First Navy ship gets Windows 10
The Royal Australian Navy’s large Bay-class landing ship, HMAS Choules, has become the first ship in the fleet to be upgraded to Windows 10.
The upgrade is a part of a trial, prior to the operating system being rolled out across the fleet over the next two years under Project Jackstay.
“I am impressed with Fleet Information Systems Support Organisation, Chief Information Officer Group and the Commanding Officer and crew of Choules in transferring over to the new system we have developed,” Commander Defence Strategic Communications Brigadier Murray Thompson told Navy News.
“This was an enormously complex task and indeed is a first, not just for the Navy, but the entire Department of Defence, in fielding a Windows 10 environment for our deployed elements,” Brigadier Thompson said.
Choules’s commanding officer, Commander Dave Graham, said the trial has resulted in improved coordination between the ship’s departments.
“Our Communication and Information Systems sailors are ‘doers’; they proactively want to learn more to use the systems better and help other crew members come up to speed,” he told Navy News.
“My chief Communications and Information Systems sailor has told me of the fixes and patches his team has developed themselves as part of the initial testing phase.”

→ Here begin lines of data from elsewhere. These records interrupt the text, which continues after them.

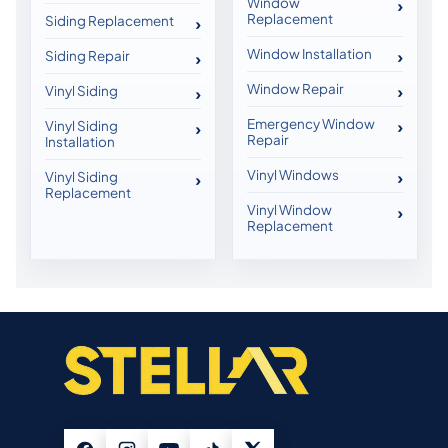
Window
Replacement
Siding Replacement
Window Installation
Siding Repair
Window Repair
Vinyl Siding
Emergency Window
Vinyl Siding
Repair
Installation
Vinyl Windows
Vinyl Siding
Replacement
Vinyl Window
Replacement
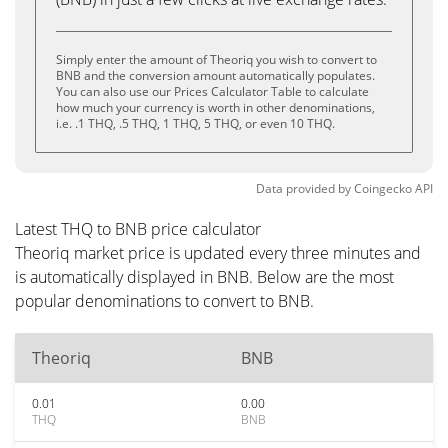
Simply enter the amount of Theoriq you wish to convert to
BNB and the conversion amount automatically populates.
You can also use our Prices Calculator Table to calculate
how much your currency is worth in other denominations,
i.e. .1 THQ, .5 THQ, 1 THQ, 5 THQ, or even 10 THQ.
Data provided by
Coingecko
API
Latest THQ to BNB price calculator
Theoriq market price is updated every three minutes and
is automatically displayed in BNB. Below are the most
popular denominations to convert to BNB.
Theoriq
BNB
0.01
0.00
THQ
BNB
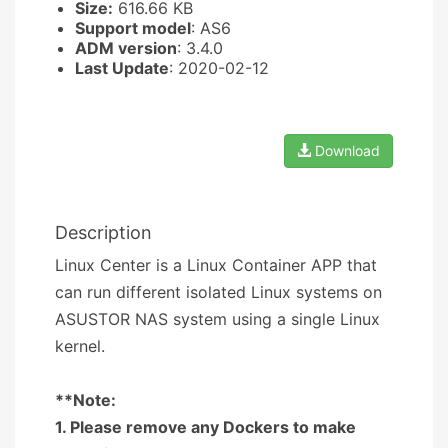
Size:
616.66 KB
Support model
: AS6
ADM version
: 3.4.0
Last Update
: 2020-02-12
Download
Description
Linux Center is a Linux Container APP that
can run different isolated Linux systems on
ASUSTOR NAS system using a single Linux
kernel.
**Note:
1. Please remove any Dockers to make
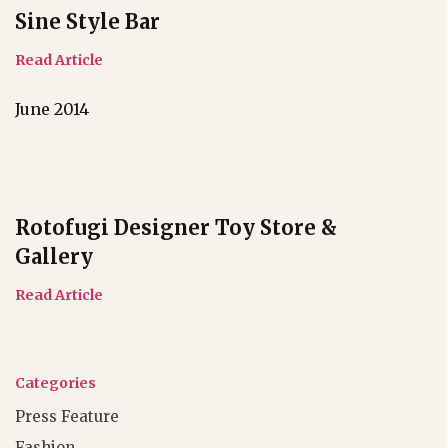
Sine Style Bar
Read Article
June 2014
Rotofugi Designer Toy Store &
Gallery
Read Article
Categories
Press Feature
Fashion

Meanwhile, media reports surfaced again last week that Windows XP has been spotted being used aboard the UK Royal Navy’s newest warship, the aircraft carrier HMS Queen Elizabeth, which was launched last week.
It’s not unusual for military systems to sometimes use earlier-generation software systems, but usually they are kept well up to date. It’s entirely possible the XP screen seen aboard Queen Elizabeth is part of a test system, as the UK Ministry of Defence has previously stated that XP will not form part of operational systems once the vessel is commissioned next year.